Task prompt >>
Send back the line that contains "1: (710, 322)" and all lines following it through the end of the data below, exactly, omitting pictures.

Data for the task >>
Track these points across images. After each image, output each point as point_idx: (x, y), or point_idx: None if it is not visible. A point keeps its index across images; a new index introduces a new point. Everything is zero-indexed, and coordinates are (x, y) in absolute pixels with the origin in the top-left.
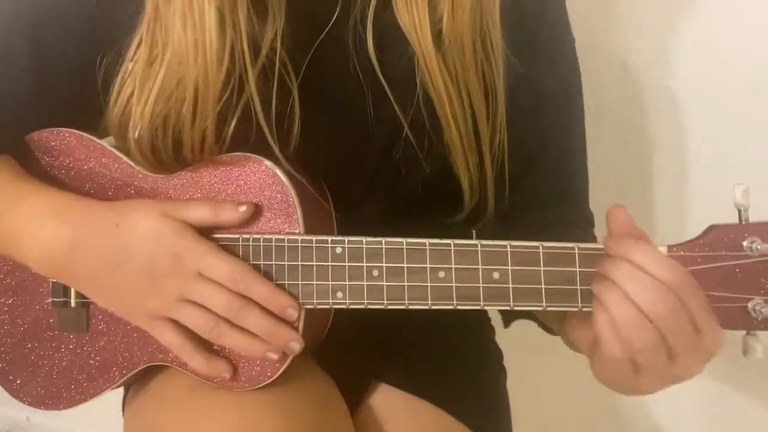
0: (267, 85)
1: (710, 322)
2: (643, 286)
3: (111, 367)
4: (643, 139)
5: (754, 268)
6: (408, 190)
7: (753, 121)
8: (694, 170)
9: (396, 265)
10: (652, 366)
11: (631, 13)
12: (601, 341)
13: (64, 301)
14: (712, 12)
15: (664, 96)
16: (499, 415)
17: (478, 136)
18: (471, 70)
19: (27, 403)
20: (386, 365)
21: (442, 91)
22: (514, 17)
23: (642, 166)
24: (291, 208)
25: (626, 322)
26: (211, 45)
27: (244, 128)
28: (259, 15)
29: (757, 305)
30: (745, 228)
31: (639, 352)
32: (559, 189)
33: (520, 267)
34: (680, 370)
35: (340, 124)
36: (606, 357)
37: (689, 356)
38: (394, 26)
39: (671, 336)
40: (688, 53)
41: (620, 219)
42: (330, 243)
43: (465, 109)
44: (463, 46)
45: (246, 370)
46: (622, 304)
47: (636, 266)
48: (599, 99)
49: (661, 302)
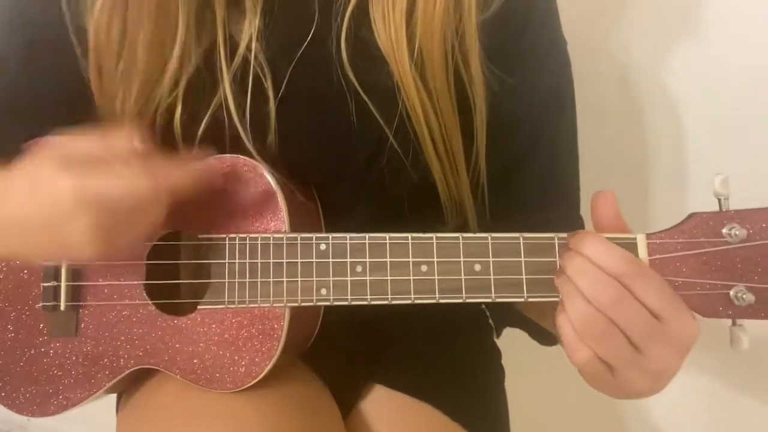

Solution to the problem >>
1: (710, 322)
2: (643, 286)
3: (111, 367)
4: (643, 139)
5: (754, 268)
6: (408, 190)
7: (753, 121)
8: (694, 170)
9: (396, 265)
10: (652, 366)
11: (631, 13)
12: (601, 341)
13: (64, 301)
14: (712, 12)
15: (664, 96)
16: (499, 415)
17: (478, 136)
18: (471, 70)
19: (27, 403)
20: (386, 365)
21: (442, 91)
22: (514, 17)
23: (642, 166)
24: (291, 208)
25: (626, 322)
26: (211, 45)
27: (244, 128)
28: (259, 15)
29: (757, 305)
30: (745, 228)
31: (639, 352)
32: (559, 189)
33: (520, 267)
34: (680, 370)
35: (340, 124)
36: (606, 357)
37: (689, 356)
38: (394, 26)
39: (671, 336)
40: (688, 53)
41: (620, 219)
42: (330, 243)
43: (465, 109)
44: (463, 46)
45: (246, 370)
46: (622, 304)
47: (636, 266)
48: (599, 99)
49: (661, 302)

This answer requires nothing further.